> _Instruksi Tugas A_: Berdasarkan teks sumber di bawah, ketetapan MPRS apa yang menjadi dasar pencabutan mandat Presiden Soekarno, dan ketetapan apa yang menjadi dasar pengangkatan Soeharto sebagai presiden? Jelaskan dalam satu sampai tiga kalimat.
> _Instruksi Tugas B_: Menurut teks sumber di bawah, siapa ketua MPRS saat mandat Presiden Soekarno dicabut?

> _Teks Sumber_:
——
Diangkatnya Mayjen Soeharto Menjadi Presiden Republik Indonesia
Melalui ketetapan MPRS No. XXXIII/MPRS/1967, pada 12 Maret 1967, MPRS yang diketuai oleh A.H. Nasution menvabut seluruh mandat atas seluruh kekuasaan pemerintahan dari Presiden Soekarno. Pada 27 Maret 1968, Majelis Permusyawaratan Rakyat Sementara (MPRS), mengangkat Letjen Soeharto sebagai Presiden Republik Indonesia. Hal tersebut terdapat dalam Ketetapan MPRS No. XLIV/MPRS/1968.
Kemudian Presiden Soeharto membentuk kabinet Ampera. Program kerja dari Kabinet Ampera tercermin dalam Catur Karya, atau empat program. Program-program tersebut adalah :
1.      Memperbaiki kualitas kehidupan rakyat Indonesia.
2.      Menggelar Pemilihan Umum.
3.      Melaksanakan prinsip politik luar negeri Indonesia yang bebas aktif.
——
Entri dari sebuah kumpulan data
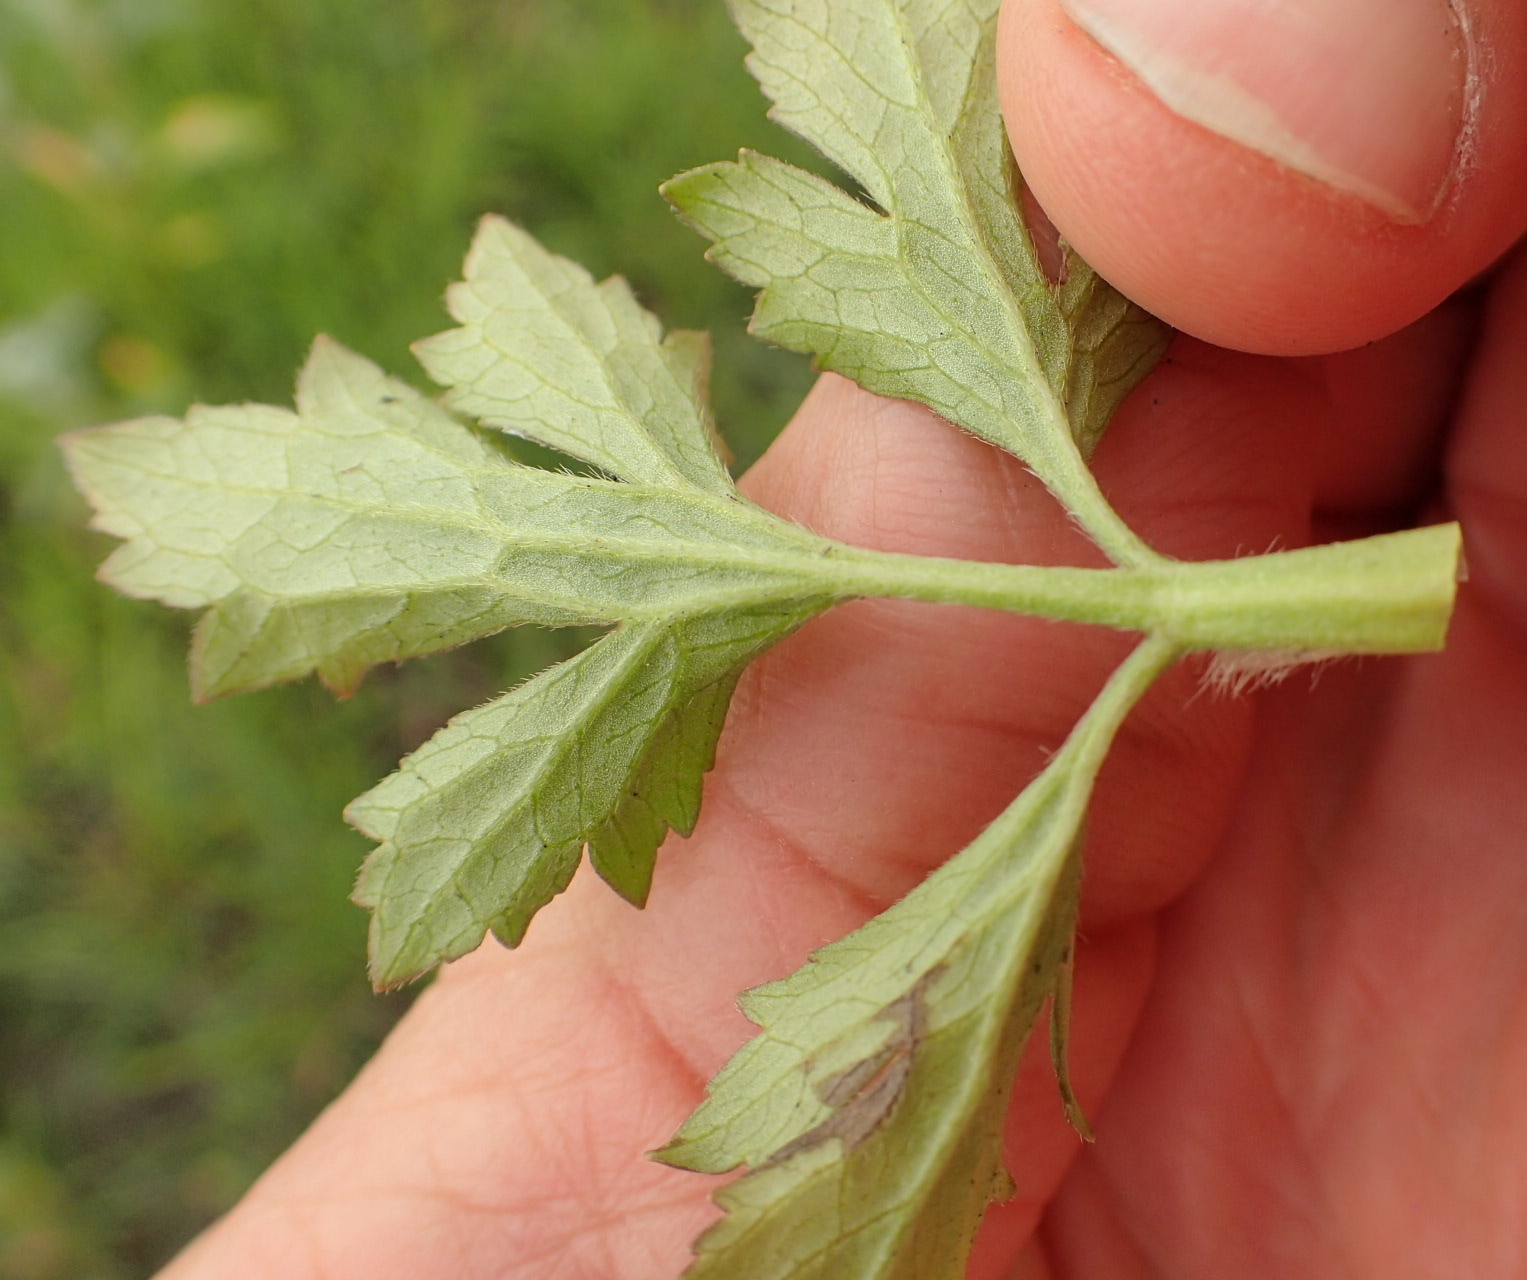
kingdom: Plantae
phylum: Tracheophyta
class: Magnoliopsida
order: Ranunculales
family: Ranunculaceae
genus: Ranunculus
——
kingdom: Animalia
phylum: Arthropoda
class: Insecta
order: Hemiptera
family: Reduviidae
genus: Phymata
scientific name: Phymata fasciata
——
> _Hasil Akhir A_: Pencabutan seluruh mandat kekuasaan pemerintahan dari Presiden Soekarno pada 12 Maret 1967 dilakukan melalui Ketetapan MPRS No. XXXIII/MPRS/1967. Pengangkatan Soeharto sebagai Presiden Republik Indonesia oleh MPRS pada 27 Maret 1968 tercantum dalam Ketetapan MPRS No. XLIV/MPRS/1968.

> _Hasil Akhir B_: A.H. Nasution.